Thursday, January 26, 2017

HBS case : Lincoln Electric - Venturing Abroad

The case:

Lincoln Electric: Venturing Abroad

1. How was Lincoln Electric’s successful for so many years? Does Lincoln’s experience contradict Hertzberg’sassertions (motivation-hygiene theory) or does it support them? Please pay special attention to the way Hertzberg seems to be defining “motivation”.
            Lincoln Electric’s incentive system of piecework, annual bonus and guaranteed employment provided a positive factor that led to its success over the years. What happened in Lincoln Electric is anything but contradictory to Hertzberg’s findings. Hertzberg had identified intrinsic and extrinsic factors in the workforce motivation. According to him, intrinsic factors such as personal growth, recognition, work itself, and autonomy tend to be important in individualistic country such as United States. However, extrinsic factors such as pay, working conditions, fringe benefits tend to be important in collectivistic societies such as Japan. Its subsidiaries in Canada and Australia did not face same problems as they did in Japan and Venezuela because its US centric incentive system was more attuned in these countries.

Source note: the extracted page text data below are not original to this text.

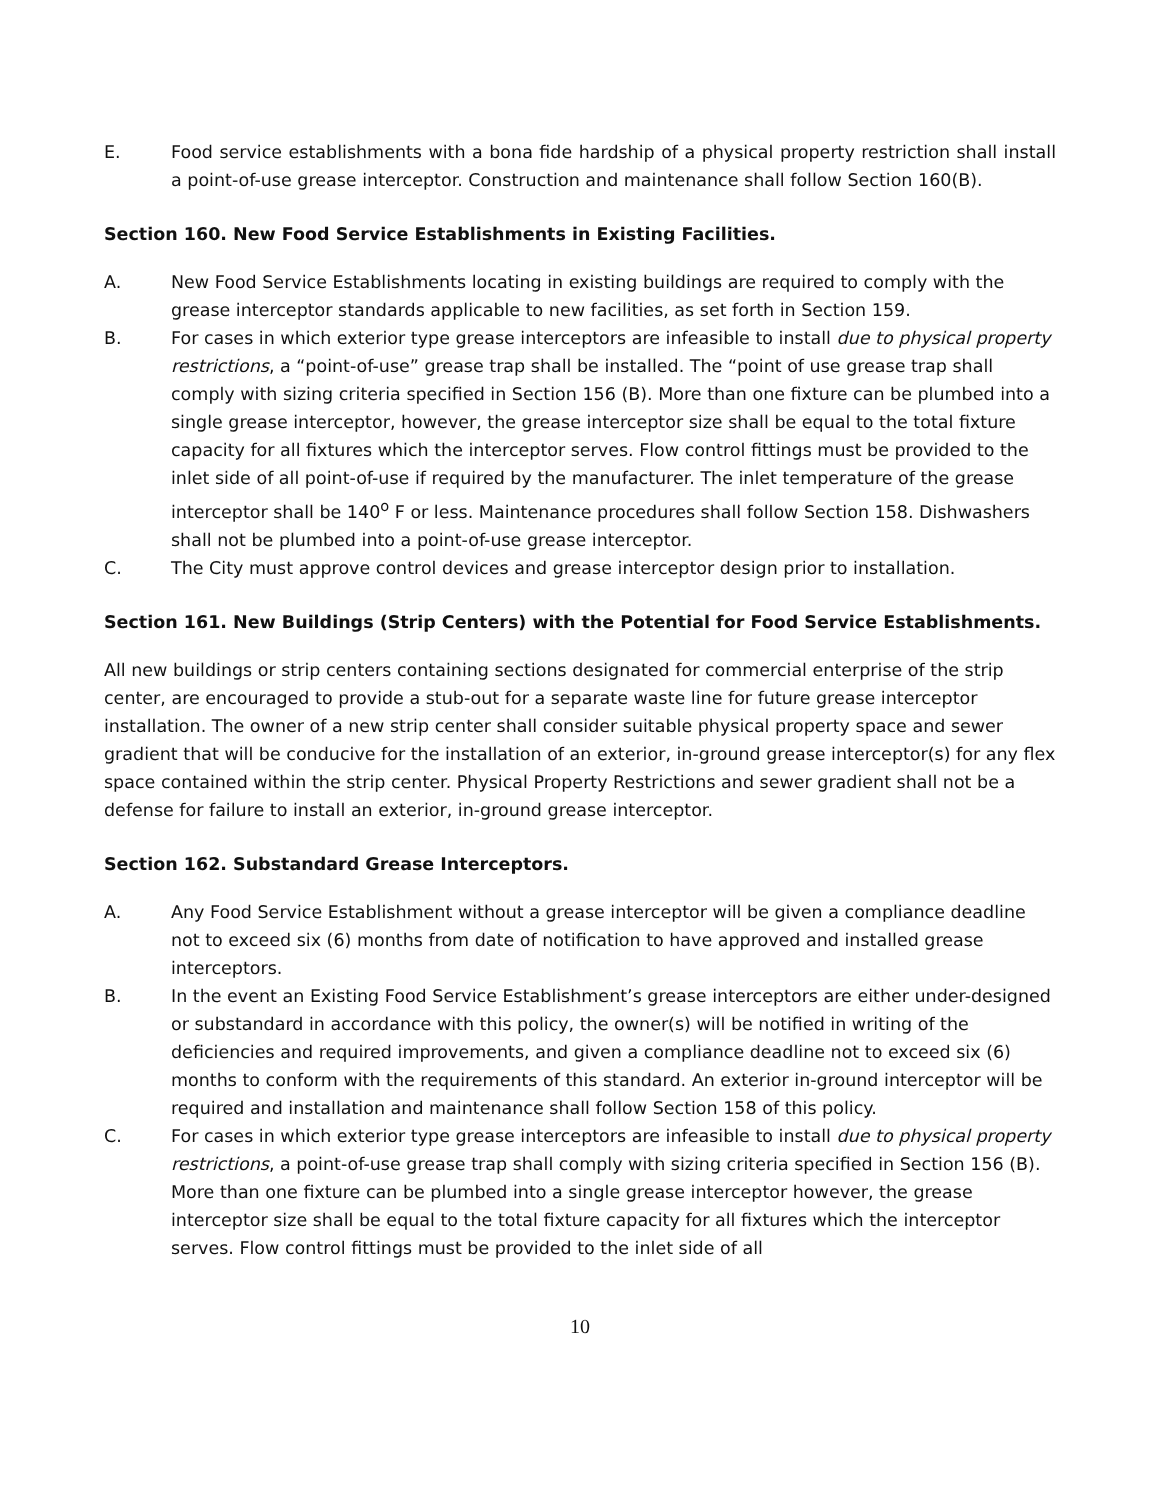E. Food service establishments with a bona fide hardship of a physical property restriction shall install a point-of-use grease interceptor. Construction and maintenance shall follow Section 160(B).
Section 160. New Food Service Establishments in Existing Facilities.
A. New Food Service Establishments locating in existing buildings are required to comply with the grease interceptor standards applicable to new facilities, as set forth in Section 159.
B. For cases in which exterior type grease interceptors are infeasible to install due to physical property restrictions, a “point-of-use” grease trap shall be installed. The “point of use grease trap shall comply with sizing criteria specified in Section 156 (B). More than one fixture can be plumbed into a single grease interceptor, however, the grease interceptor size shall be equal to the total fixture capacity for all fixtures which the interceptor serves. Flow control fittings must be provided to the inlet side of all point-of-use if required by the manufacturer. The inlet temperature of the grease interceptor shall be 140<sup>o</sup> F or less. Maintenance procedures shall follow Section 158. Dishwashers shall not be plumbed into a point-of-use grease interceptor.
C. The City must approve control devices and grease interceptor design prior to installation.
Section 161. New Buildings (Strip Centers) with the Potential for Food Service Establishments.
All new buildings or strip centers containing sections designated for commercial enterprise of the strip center, are encouraged to provide a stub-out for a separate waste line for future grease interceptor installation. The owner of a new strip center shall consider suitable physical property space and sewer gradient that will be conducive for the installation of an exterior, in-ground grease interceptor(s) for any flex space contained within the strip center. Physical Property Restrictions and sewer gradient shall not be a defense for failure to install an exterior, in-ground grease interceptor.
Section 162. Substandard Grease Interceptors.
A. Any Food Service Establishment without a grease interceptor will be given a compliance deadline not to exceed six (6) months from date of notification to have approved and installed grease interceptors.
B. In the event an Existing Food Service Establishment’s grease interceptors are either under-designed or substandard in accordance with this policy, the owner(s) will be notified in writing of the deficiencies and required improvements, and given a compliance deadline not to exceed six (6) months to conform with the requirements of this standard. An exterior in-ground interceptor will be required and installation and maintenance shall follow Section 158 of this policy.
C. For cases in which exterior type grease interceptors are infeasible to install due to physical property restrictions, a point-of-use grease trap shall comply with sizing criteria specified in Section 156 (B). More than one fixture can be plumbed into a single grease interceptor however, the grease interceptor size shall be equal to the total fixture capacity for all fixtures which the interceptor serves. Flow control fittings must be provided to the inlet side of all
10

2. How did Lincoln failed to turn a profit on so many of the operations it acquired in other countries? Could its vaunted compensation system have worked in some of those operations?
            When Lincoln Electric expanded its operations internationally, it applied its US based incentive system elsewhere also. It did not take into account legal and cultural differences across the globe. For example, Europeans pay more value to vacation than to pay.  Such oversight was the root cause of its failure overseas. It is interesting to note that its compensation system in its fullest would not have worked abroad. In Germany, its vaunted piecework system is actually illegal.

3. Should Lincoln Electric proceed with its investment in Indonesia in 1996? If so, how? What should the company’s approach be to employee compensation?
            Its decision to invest in Indonesia must be made separate from its US centric corporate policies rather it must evaluate other risks and return factors. It must consider political stability, market size, legal environment, profit expectations as wells as cultural nearness. For the employee compensation, it must modify its US based employee compensation policy to match the host country’s cultural environment. It must be noted that Indonesia is falls into a collectivistic society spectrum. More attention must be paid to workplace environment than to intrinsic factors as Hertzberg’s assertions suggest.